## start WORKING DATA
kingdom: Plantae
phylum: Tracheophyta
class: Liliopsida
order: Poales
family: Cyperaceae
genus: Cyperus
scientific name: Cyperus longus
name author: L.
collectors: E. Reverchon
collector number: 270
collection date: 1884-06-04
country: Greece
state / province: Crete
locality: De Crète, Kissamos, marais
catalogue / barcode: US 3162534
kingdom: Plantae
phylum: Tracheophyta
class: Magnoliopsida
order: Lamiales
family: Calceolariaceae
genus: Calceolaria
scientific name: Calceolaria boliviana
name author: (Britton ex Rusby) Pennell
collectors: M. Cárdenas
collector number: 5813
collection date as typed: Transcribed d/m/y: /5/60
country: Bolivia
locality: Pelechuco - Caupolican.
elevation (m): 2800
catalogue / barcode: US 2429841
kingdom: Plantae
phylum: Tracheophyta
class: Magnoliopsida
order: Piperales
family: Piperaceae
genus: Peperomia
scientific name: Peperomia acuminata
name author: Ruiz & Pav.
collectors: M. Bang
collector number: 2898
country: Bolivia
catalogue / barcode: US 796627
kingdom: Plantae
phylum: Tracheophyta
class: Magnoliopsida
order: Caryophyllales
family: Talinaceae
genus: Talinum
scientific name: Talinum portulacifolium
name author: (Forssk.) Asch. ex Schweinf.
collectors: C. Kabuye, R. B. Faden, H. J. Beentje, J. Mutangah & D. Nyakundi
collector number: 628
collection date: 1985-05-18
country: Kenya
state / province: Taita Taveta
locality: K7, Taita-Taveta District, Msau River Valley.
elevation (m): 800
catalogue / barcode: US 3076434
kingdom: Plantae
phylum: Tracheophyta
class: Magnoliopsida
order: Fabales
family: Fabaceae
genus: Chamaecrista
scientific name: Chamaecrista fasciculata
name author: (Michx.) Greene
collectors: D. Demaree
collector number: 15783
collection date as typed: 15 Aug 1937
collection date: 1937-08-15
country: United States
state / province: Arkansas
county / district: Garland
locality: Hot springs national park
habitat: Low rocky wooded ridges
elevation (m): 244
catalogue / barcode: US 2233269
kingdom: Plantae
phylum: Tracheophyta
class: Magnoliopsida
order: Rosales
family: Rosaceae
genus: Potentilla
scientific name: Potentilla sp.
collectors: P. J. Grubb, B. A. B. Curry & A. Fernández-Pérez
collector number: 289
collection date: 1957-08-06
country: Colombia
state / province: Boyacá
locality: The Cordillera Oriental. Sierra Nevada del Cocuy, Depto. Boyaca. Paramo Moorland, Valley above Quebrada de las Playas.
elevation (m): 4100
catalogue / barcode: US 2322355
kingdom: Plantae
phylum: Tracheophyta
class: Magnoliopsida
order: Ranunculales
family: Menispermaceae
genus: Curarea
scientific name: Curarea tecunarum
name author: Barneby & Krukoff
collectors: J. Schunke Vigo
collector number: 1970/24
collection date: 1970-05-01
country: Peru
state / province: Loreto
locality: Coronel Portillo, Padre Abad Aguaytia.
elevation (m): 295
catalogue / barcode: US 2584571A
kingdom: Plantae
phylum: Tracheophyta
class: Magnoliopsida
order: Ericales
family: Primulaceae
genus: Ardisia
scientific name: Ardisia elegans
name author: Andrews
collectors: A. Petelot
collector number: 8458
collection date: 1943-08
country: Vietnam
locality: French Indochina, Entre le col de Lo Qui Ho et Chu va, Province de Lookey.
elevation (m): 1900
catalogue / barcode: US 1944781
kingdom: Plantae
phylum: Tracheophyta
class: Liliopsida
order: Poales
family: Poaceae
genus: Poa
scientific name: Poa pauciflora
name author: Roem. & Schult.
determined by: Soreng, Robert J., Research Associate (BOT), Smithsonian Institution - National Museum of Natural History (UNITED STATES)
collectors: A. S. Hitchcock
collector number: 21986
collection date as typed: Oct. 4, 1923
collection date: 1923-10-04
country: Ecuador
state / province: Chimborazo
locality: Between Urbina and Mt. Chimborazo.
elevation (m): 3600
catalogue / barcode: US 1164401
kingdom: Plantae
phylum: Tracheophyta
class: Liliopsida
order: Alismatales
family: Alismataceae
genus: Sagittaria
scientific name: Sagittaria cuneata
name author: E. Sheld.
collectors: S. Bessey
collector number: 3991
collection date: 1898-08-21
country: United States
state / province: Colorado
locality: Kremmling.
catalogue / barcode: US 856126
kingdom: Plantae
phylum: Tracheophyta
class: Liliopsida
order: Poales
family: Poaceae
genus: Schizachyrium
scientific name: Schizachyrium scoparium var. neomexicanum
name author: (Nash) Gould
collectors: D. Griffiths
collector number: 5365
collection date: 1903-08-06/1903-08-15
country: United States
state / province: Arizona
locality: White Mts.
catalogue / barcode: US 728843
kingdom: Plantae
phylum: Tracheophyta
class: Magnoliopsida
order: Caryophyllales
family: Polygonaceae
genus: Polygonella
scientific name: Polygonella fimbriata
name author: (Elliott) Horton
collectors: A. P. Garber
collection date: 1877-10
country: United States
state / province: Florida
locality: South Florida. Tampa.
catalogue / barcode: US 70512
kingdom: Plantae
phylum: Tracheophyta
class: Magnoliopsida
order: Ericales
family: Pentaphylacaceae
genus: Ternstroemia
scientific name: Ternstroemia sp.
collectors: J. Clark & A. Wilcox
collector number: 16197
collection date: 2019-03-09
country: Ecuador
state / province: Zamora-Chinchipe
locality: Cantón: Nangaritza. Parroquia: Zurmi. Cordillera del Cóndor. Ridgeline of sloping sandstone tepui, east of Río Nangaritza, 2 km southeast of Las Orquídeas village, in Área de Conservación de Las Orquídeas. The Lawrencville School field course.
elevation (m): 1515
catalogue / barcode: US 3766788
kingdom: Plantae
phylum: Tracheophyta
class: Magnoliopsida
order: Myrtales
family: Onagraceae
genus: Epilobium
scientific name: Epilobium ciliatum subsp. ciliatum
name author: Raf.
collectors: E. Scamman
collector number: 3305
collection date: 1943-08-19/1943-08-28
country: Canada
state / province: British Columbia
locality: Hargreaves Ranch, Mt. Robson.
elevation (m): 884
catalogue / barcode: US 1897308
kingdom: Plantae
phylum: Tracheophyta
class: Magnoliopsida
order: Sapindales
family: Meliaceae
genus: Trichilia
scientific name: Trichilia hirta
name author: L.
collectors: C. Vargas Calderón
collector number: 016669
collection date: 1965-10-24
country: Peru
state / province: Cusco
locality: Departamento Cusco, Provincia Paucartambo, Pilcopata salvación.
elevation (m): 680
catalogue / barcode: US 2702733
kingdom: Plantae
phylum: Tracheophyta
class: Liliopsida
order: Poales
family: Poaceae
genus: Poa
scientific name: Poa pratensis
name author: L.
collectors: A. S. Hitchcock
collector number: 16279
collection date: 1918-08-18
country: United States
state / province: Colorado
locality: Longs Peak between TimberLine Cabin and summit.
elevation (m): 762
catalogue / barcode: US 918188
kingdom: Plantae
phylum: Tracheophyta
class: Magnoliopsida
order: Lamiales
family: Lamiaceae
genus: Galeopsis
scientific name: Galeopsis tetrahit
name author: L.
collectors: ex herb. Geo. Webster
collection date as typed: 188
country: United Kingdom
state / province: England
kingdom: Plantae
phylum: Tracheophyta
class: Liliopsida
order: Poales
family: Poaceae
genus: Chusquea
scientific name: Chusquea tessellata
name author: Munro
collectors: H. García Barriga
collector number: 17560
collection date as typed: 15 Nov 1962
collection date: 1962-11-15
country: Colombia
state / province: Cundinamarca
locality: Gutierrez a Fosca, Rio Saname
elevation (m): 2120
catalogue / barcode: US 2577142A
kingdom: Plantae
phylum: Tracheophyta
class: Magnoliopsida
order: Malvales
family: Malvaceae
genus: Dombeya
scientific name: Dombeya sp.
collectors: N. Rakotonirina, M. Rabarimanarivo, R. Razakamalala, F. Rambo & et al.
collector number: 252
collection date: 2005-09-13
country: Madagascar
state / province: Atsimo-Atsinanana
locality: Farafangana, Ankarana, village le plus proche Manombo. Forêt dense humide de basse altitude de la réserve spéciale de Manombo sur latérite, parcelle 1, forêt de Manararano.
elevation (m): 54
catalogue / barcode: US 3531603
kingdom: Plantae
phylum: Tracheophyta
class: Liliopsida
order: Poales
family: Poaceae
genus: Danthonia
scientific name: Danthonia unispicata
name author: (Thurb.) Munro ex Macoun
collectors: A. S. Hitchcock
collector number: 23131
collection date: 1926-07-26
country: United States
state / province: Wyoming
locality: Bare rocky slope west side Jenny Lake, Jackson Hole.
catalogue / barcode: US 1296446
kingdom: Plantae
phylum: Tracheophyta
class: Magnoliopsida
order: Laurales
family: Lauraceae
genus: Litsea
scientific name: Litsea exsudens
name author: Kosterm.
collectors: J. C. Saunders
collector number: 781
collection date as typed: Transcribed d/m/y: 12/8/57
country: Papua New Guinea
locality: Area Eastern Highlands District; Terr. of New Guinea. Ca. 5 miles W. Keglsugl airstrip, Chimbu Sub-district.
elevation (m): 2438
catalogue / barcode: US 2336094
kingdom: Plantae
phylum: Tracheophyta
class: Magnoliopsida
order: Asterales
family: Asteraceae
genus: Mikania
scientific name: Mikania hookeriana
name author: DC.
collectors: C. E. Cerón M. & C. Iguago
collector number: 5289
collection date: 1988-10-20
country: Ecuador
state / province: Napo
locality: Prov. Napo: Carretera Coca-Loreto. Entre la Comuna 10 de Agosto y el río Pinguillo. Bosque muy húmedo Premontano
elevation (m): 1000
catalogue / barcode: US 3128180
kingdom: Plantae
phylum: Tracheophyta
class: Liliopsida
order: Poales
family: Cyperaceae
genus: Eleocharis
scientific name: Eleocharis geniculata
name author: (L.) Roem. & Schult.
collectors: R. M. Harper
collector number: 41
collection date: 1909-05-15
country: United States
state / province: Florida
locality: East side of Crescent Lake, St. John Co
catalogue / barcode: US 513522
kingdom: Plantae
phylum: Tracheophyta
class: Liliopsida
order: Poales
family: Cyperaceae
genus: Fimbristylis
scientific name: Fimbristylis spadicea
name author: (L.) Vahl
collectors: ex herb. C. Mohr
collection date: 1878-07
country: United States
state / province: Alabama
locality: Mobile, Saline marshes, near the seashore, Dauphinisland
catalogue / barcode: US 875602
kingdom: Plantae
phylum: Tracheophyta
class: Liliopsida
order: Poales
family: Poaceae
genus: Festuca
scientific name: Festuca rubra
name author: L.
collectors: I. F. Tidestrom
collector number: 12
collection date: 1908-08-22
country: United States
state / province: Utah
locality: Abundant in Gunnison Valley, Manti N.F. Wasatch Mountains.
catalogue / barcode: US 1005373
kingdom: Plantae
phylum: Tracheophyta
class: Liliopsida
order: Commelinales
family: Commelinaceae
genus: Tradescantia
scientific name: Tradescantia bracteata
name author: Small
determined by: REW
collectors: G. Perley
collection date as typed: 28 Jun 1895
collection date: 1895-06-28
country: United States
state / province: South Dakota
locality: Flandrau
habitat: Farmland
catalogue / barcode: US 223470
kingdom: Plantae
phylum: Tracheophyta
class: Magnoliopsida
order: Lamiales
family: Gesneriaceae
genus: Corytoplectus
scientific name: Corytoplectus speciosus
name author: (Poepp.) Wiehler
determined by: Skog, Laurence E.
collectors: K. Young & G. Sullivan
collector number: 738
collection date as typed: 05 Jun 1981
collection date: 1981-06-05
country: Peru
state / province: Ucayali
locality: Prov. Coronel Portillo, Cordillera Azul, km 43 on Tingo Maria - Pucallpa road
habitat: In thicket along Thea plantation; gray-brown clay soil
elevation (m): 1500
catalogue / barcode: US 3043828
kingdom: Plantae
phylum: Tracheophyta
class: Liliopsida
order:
## end WORKING DATA
### WRITTEN PROBLEM
Copy the lines of data above word for word, starting at the line that contains "collectors: J. Schunke Vigo" and ending at the line that contains "collection date: 1903-08-06/1903-08-15", with both of those lines included.

### RESPONSE FOR THIS EXERCISE
collectors: J. Schunke Vigo
collector number: 1970/24
collection date: 1970-05-01
country: Peru
state / province: Loreto
locality: Coronel Portillo, Padre Abad Aguaytia.
elevation (m): 295
catalogue / barcode: US 2584571A
kingdom: Plantae
phylum: Tracheophyta
class: Magnoliopsida
order: Ericales
family: Primulaceae
genus: Ardisia
scientific name: Ardisia elegans
name author: Andrews
collectors: A. Petelot
collector number: 8458
collection date: 1943-08
country: Vietnam
locality: French Indochina, Entre le col de Lo Qui Ho et Chu va, Province de Lookey.
elevation (m): 1900
catalogue / barcode: US 1944781
kingdom: Plantae
phylum: Tracheophyta
class: Liliopsida
order: Poales
family: Poaceae
genus: Poa
scientific name: Poa pauciflora
name author: Roem. & Schult.
determined by: Soreng, Robert J., Research Associate (BOT), Smithsonian Institution - National Museum of Natural History (UNITED STATES)
collectors: A. S. Hitchcock
collector number: 21986
collection date as typed: Oct. 4, 1923
collection date: 1923-10-04
country: Ecuador
state / province: Chimborazo
locality: Between Urbina and Mt. Chimborazo.
elevation (m): 3600
catalogue / barcode: US 1164401
kingdom: Plantae
phylum: Tracheophyta
class: Liliopsida
order: Alismatales
family: Alismataceae
genus: Sagittaria
scientific name: Sagittaria cuneata
name author: E. Sheld.
collectors: S. Bessey
collector number: 3991
collection date: 1898-08-21
country: United States
state / province: Colorado
locality: Kremmling.
catalogue / barcode: US 856126
kingdom: Plantae
phylum: Tracheophyta
class: Liliopsida
order: Poales
family: Poaceae
genus: Schizachyrium
scientific name: Schizachyrium scoparium var. neomexicanum
name author: (Nash) Gould
collectors: D. Griffiths
collector number: 5365
collection date: 1903-08-06/1903-08-15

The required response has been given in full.